No one makes silent films anymore. Even Chaplin eventually relented and made talkies. To make a silent film in these our modern times would be nothing more than a gimmick, right? Except Guy Maddin has found a way to make it work. Mind you, Maddin doesn't only make silent films, but his cinema is always and inevitably influenced by the great silent expressionist masters.  They never seem like an experiment or merely an intellectual exercise.  Every one of Guy Maddin's films is a stylistic homage to films past and every one feels completely modern, exciting and new.  Why?  Because Maddin's best films act as a recreation of memories, whether they be his own bitter loves (Cowards Bend the Knee), controlling parents (Brand Upon the Brain), or legendary hometown (My Winnipeg).  And memories do not exist in straightforward narrative form.  They're jumbled up, over-exaggerated, and intensified by fantasy and fear... as are Guy Maddin movies.  Even Maddin's non-biographical films exist in a world of fantasy where the expressionism becomes a necessity.  After all, if you're going to make a ballet version of Dracula, how else but as a silent film?  Although he may be best known as a silent filmmaker (even though he's technically made more talkies), Maddin's talents don't end when the speaking starts.  Take this line of dialogue from The Saddest Music in the World when Marie de Medeiros has been asked if she's an American: "No I'm not an American.  I'm a nymphomaniac."

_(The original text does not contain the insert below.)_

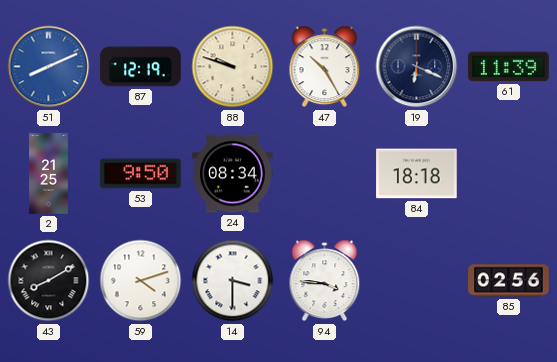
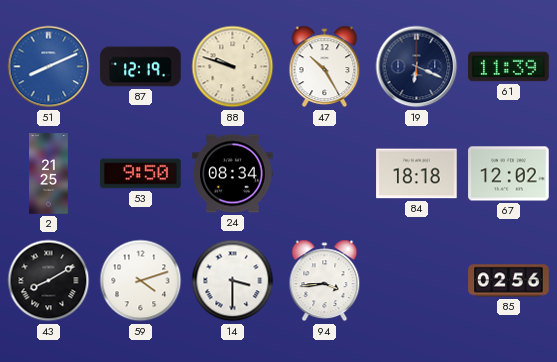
67: none -> 12:02
94: 3:46 -> 3:44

Speaking of kinky sex, let's talk about things often found in Guy Maddin movies.  Forty-two years since the Hayes code expired and there's still something that feels just a little forbidden about seeing nudity and sex in a black and white or silent film.  But it's not just Maddin's intention to tittilate.  He's interested in how sex controls and manipulates us (the women in Maddin's films make the women in Truffaut and Godard's films look like Disney princesses).  And there are few areas where he's not unwilling to tread.  A chapter in Cowards Bend the Knee unexpectedly entitled "Fisty" turns out to be about exactly what it sounds like.  Invariably Maddin proceeds with a comedic touch.  He needs to, as the world he portrays is random, cruel and unforgiving (often with his autobiographical stand-in serving as the patsy).  But still there is that touch of non-seriousness that makes watching a Guy Maddin film a fun experience, never a burden.


Take his short The Heart of the World.  The world is ending as a woman cruelly rejects our two protagonists.  Yet there is not a depressing moment.

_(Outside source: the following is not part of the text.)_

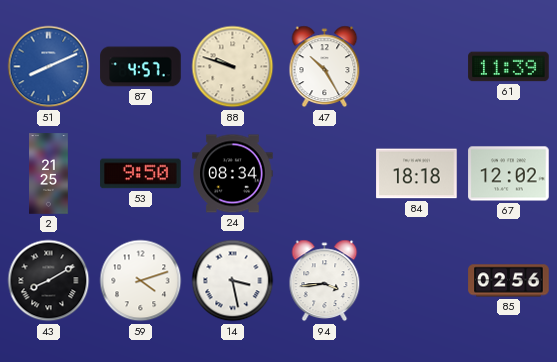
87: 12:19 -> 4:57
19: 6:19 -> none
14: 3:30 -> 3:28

So what makes Guy Maddin a filmmaker of our time?  He made his debut feature in the 80's.  Followed it up with three features in the 90's and has made five (of his most successful) films since the turn of the century.  Few directors are doing what Guy Maddin does, that is using the medium outside of it's expected form. But be warned, watching a Guy Maddin movie will only make you wonder why it is that so few other directors are determined not to be bound by common cinematic narrative standards.  And those other directors may start to seem a little too average and conventional.  Guy Maddin's latest film, My Winnipeg allowed him to show off his talents to a new extent, adding elements of surrealism and documentary into his uncategorizable style.  Roger Ebert recently named it one of his top 10 films of the past decade. So is Guy Maddin at the peak of his career?  I hope not, as that would suggest an inevitable downturn.  His next feature project is as of yet unannounced, though he continues to make short films in between.  Whatever it is it will be wildly inventive and courtesy of one of the most creative filmmakers working today.